* **CONSIGNA**: Según el fragmento sobre Juan Pablo II y el Vaticano II, ¿en qué documentos conciliares están contenidas especialmente las enseñanzas con las que se corresponden los objetivos del Papa?

* **FRAGMENTO SELECCIONADO**:
►

Llamada universal a la santidad, búsqueda de la unidad de la Iglesia, la dimensión moral de la existencia y de las sociedades a través de un auténtico progreso humano y de la defensa de los derechos humanos: esos objetivos, que el Papa iría especificando progresivamente en sus primeros años de pontificado, corresponden exactamente con enseñanzas claves del Vaticano II, especialmente con las contenidas en Lumen Gentium, Gaudium et Spes, Unitatis redintegratio. La sucesión de los hechos le llevó pronto a especificar más aún su programa, y así pronto comenzaron una serie de iniciativas en diversos ámbitos (diálogo inter-religioso, preocupación por la familia, por la educación, por la cultura, por la formación cristiana y teológica, y tantos otros) que exigieron en muchos casos cambios que se trazaban a partir de un conocimiento sereno de las necesidades y de los principios que debían inspirarlos.
He aludido antes críticamente a un pretendido “espíritu del Vaticano II”, que en muchos casos no era sino una excusa para activades anárquicas en la Iglesia. No se puede, en todo caso, negar la existencia de un espíritu del concilio, no contrapuesto a la “letra” sino como sintonía interior, como fuente de inspiración que lleva a situar las enseñanzas del concilio, con toda su validez, en un contexto histórico determinado, en parte distinto a aquel en que surgieron los textos. El espíritu del Concilio es el que fraguó en los textos conciliares, pero no se agotó en ellos. En último término es preciso transferir el significado del espíritu al Espíritu Santo que anima a la Iglesia y la hace vivir en un continuo “hoy” tanto de la comprensión como de la gracia.
Juan Pablo II ha hecho patente el verdadero espíritu del Concilio. A partir de una profunda comprensión del ministerio petrino, del servicio de la primacía en la Iglesia, ha gozado de una libertad de espíritu que se ha transformado en audacia, sin dejar de ser prudente; en magisterio en su sentido más amplio, y al mismo tiempo en escucha; en iluminador de las grandes cuestiones de la civilización, y al mismo tiempo en cercanía a las personas; en valientes gestos proféticos junto a la fidelidad los elementos comunes que alimentan la vida cristiana. Por esa gigantesca libertad de espíritu es por la que resulta de un simplismo aterrador el cliché común, que parece formar parte de los libros de estilo de algunos medios de comunicación, según el cual el Papa es "conservador en lo dogmático y moral, y avanzado y hasta progresista en lo social". Sólo desde una tremenda lejanía interior respecto al personaje puede decirse algo semejante.

◄

* **DATOS REGISTRADOS**:

►

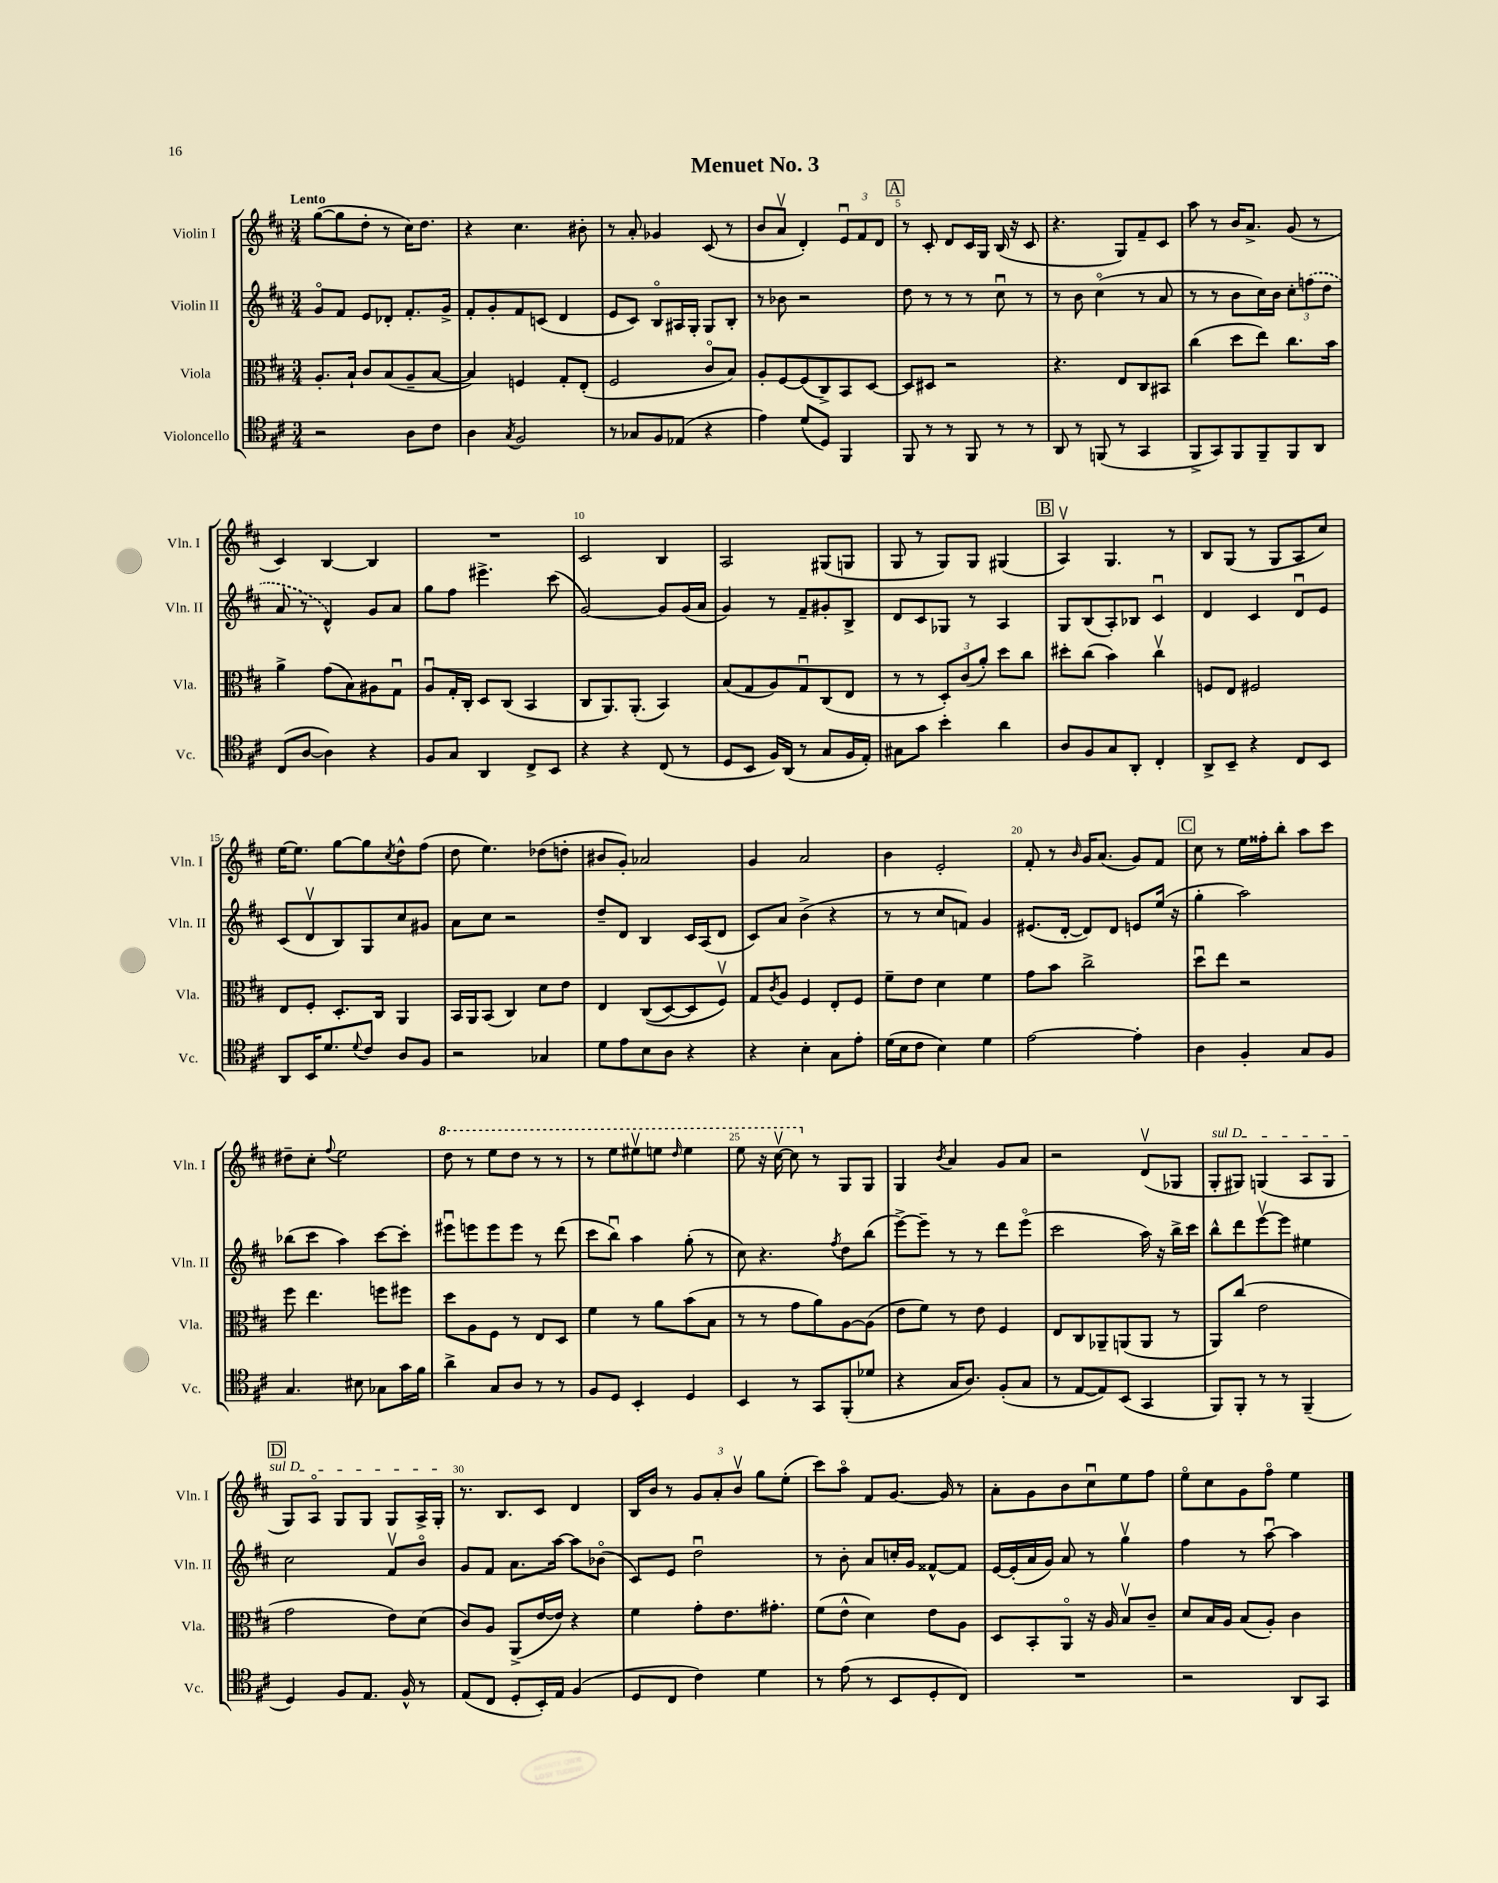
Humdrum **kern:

**kern	**kern	**kern	**kern
*staff4	*staff3	*staff2	*staff1
*clefC4	*clefC3	*clefG2	*clefG2
*k[f#c#]	*k[f#c#]	*k[f#c#]	*k[f#c#]
*M3/4	*M3/4	*M3/4	*M3/4
2r	8.A'	8go	([8gg
.	.	8f#	8gg]
.	16B`	.	.
.	8c#	8e	8dd'
.	(8B	8d-'	8r
8A	8A~	8.f#'	16cc#)
.	.	.	8.dd
8c#	[8B	.	.
.	.	16g^	.
=	=	=	=
4A	4B])	8f#'	4r
.	.	8g'	.
8qG	.	.	.
2F#	4F	8f#	4.cc#
.	.	(8c	.
.	8G'	4d	.
.	(8E'	.	8b#'
=	=	=	=
8r	2F#	8e	8r
8G-	.	8c#)	8a'
8F#	.	8Bo	4g-
(8E-	.	16A#	.
.	.	16G'	.
4r	8c#o	8G	(8c#
.	8B)	8B'	8r
=	=	=	=
4e)	8A'	8r	8b
.	[8F#	8b-	8av
(8d	(8F#]	2r	4d')
8D)	8C#^)	.	.
4FF#	8BB	.	12eu
.	.	.	12f#
.	[8D	.	.
.	.	.	12d
=	=	=	=
8FF#	8D]	8dd	8r
8r	8D#	8r	8c#'
8r	2r	8r	8d
8FF#	.	8r	16c#
.	.	.	16G
8r	.	8cc#u	(16B
.	.	.	16r
8r	.	8r	8c#
=	=	=	=
8AA	4.r	8r	4.r
8r	.	8b	.
(8FF	.	(4cc#o	.
8r	8E	.	8G)
4GG	8C#	8r	8f#~
.	8BB#	8a	8c#
=	=	=	=
8FF#^	(4cc#	8r	8aa
8GG)	.	8r	8r
8FF#	8dd	8b	16b
.	.	.	8.a^
8FF#~	8ee)	16cc#)	.
.	.	16b	.
8FF#	8.cc#	12cc#'	(8g
.	.	(12ff	.
8AA	.	.	8r
.	.	12dd	.
.	16b	.	.
=	=	=	=
(8C#	4a^	8a	4c#)
[8A	.	8r	.
4A])	(8g	4d^^)	[4B
.	8B)	.	.
4r	8A#	8g	4B]
.	8Gu	8a	.
=	=	=	=
8F#	8Au	8gg	2.r
8G	16G'	8ff#	.
.	16C#'	.	.
4AA	8D	4.eee#^	.
.	(8C#	.	.
8C#^	4BB	.	.
8BB	.	(8ccc#	.
=	=	=	=
4r	8C#	[2g)	2c#
.	8.AA)	.	.
4r	.	.	.
.	(8.AA'	.	.
(8C#	4BB)	8g]	4B
8r	.	(16g	.
.	.	16a	.
=	=	=	=
8D	(8B	4g)	2A
8BB	8G	.	.
16F#)	8A)	8r	.
(16AA	.	.	.
8r	8Gu	8f#~	.
8G	(8C#	8g#'	(8G#
16F#	8E	8B^	8G
16E')	.	.	.
=	=	=	=
8G#	8r	8d	8G
8g	8r	8c#	8r
4b'	12D')	8G-	8G)
.	(12c#	.	.
.	.	8r	8G
.	12a')	.	.
4a	8dd	4A	(4G#
.	8cc#	.	.
=	=	=	=
8A	8dd#'	8G	4Av)
8F#	(8cc#	(8B	.
8G	4b)	8A')	4.G
8AA'	.	8B-	.
4C#'	4cc#v	4c#u	.
.	.	.	8r
=	=	=	=
8AA^	8F	4d	8B
8BB~	8E	.	(8G
4r	2F#	4c#	8r
.	.	.	8G
8C#	.	8du	8A
8BB	.	8e	8cc#)
=	=	=	=
8AA	8E	(8c#	[16ee
.	.	.	8.ee]
16BB	8F#'	8dv	.
8.d	.	.	.
.	8.D'	8B)	[8gg
8qqd	.	.	.
8c#	.	8G	8gg]
.	16C#	.	.
.	.	.	8qcc#
8A	4AA	8cc#	8dd^^
8F#	.	8g#	(8ff#
=	=	=	=
2r	16BB	8a	8dd
.	16AA	.	.
.	(8BB	8cc#	4.ee)
.	4C#)	2r	.
4G-	8d	.	(8dd-
.	8e	.	8dd'
=	=	=	=
8d	4E	8dd~	8b#
8e	.	8d	8g')
8B	&((8C#	4B	2a-
8A	[8D)	.	.
4r	8D]	16c#	.
.	.	(16A	.
.	8F#v&)	8d	.
=	=	=	=
4r	8G	8c#)	4g
.	8qc#	.	.
.	8A	8a	.
4B'	4F#	(4b^	2a
8G	8E'	4r	.
8e'	8F#	.	.
=	=	=	=
(16d	8f#~	8r	4b
16B	.	.	.
8c#	8e	8r	.
4B)	4d	8cc#	2e'
.	.	8f)	.
4d	4f#	4g	.
=	=	=	=
[2e	8g	(8.e#	8f#'
.	8b	.	8r
.	.	[16d'	.
.	.	.	16qqb
.	2cc#^	8d])	16g
.	.	.	(8.a
.	.	8d	.
4e']	.	8e	8g)
.	.	(16ee	8f#
.	.	16r	.
=	=	=	=
4A	8ddu	4gg'	8cc#
.	8ee	.	8r
4F#'	2r	2aa)	16ee
.	.	.	16ff##'
.	.	.	8bb'
8G	.	.	8aa
8F#	.	.	8ccc#
=	=	=	=
4.G	8ff#	(8bb-	8dd#~
.	4.ee	8ccc#	8cc#'
.	.	.	8qqff#
.	.	4aa)	2ee
8B#	.	.	.
8G-	8ff	[8ccc#	.
16g	8ff#	8ccc#']	.
16f#	.	.	.
=	=	=	=
4a^	8dd	8eee#u	8ddd
.	8A	8eee	8r
8G	8F#	8eee	8eee
8A	8r	8eee	8ddd
8r	8E	8r	8r
8r	8D	(8ddd	8r
=	=	=	=
8F#	4f#	8ccc#	8r
8D	.	8bbu)	8eee
4BB'	8r	4aa	8eee#v
.	8a	.	8eee
.	.	.	16qqddd
4D	(8b	(8gg'	4eee
.	8B	8r	.
=	=	=	=
4BB	8r	8cc#)	8eee
.	8r	4.r	16r
.	.	.	[16ccc#v
8r	8g	.	8ccc#]
8GG	8a)	.	8r
.	.	8qff#	.
(8FF#'	[8A	8dd	8G
8d-	(8A]	(8bb	8G
=	=	=	=
4r	8e	[8eee^)	4G
.	8f#)	8eee~]	.
.	.	.	8qb
16G	8r	8r	4a
8.A)	.	.	.
.	8e	8r	.
(8F#'	4F#	8ddd	8g
8G	.	(8eeeo	8a
=	=	=	=
8r	8E	2ccc#	2r
[8E	8C#	.	.
8E])	8AA-~	.	.
(8BB	(8AA	.	.
4GG	8AA	16aa)	(8dv
.	.	16r	.
.	8r	16bb^	8G-
.	.	16ccc#	.
=	=	=	=
8FF#)	8AA)	8bb^^	8G'
8FF#'	(8cc#	8ddd	8G#)
8r	2e	[8eeev	(4G
8r	.	8eee]	.
(4FF#~	.	4ee#	8A
.	.	.	8G
=	=	=	=
4D)	2g	2cc#	8G)
.	.	.	8Ao
8F#	.	.	8G
8.E	.	.	8G
.	8e)	8f#v	8G
16F#^^	.	.	.
8r	(8d	8bo	16A^
.	.	.	16G'
=	=	=	=
(8E	8c#)	8g	8.r
8C#	8A	8f#	.
.	.	.	8.B
8D'	(8AA^	8.a	.
16BB')	[16e	.	8c#
16E	16e])	[16aa	.
(4F#	4r	8aa]	4d
.	.	(8b-o	.
=	=	=	=
8D	4f#	8c#)	16B
.	.	.	16b
8C#	.	8e	8r
4c#)	8g'	2ddu	12g
.	.	.	12a'
.	8.e	.	.
.	.	.	12bv
4d	.	.	8gg
.	8.g#'	.	.
.	.	.	(8ee'
=	=	=	=
8r	(8f#	8r	8ccc#)
(8e	8e^^	8b'	8aao
8r	4d)	8a	8f#
8BB	.	16cc'	[8.g
.	.	16g	.
8D'	8e	[8f##^^	.
.	.	.	16g]
8C#)	8A	8f##]	8r
=	=	=	=
2.r	8D	[16e	8a'
.	.	(16e']	.
.	8BB'	16a	8g
.	.	16g)	.
.	8AAo	8a	8b
.	16r	8r	8cc#u
.	16A	.	.
.	8Bv	4ggv	8ee
.	8c#~	.	8ff#
=	=	=	=
2r	8d	4ff#	8eeo
.	16B	.	8cc#
.	16A	.	.
.	(8B	8r	8g
.	8A')	[8aau	8ff#o
8AA	4c#	4aa]	4ee
8GG	.	.	.
==	==	==	==
*-	*-	*-	*-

◄

* **RESPUESTA**: En Lumen Gentium, Gaudium et Spes y Unitatis redintegratio.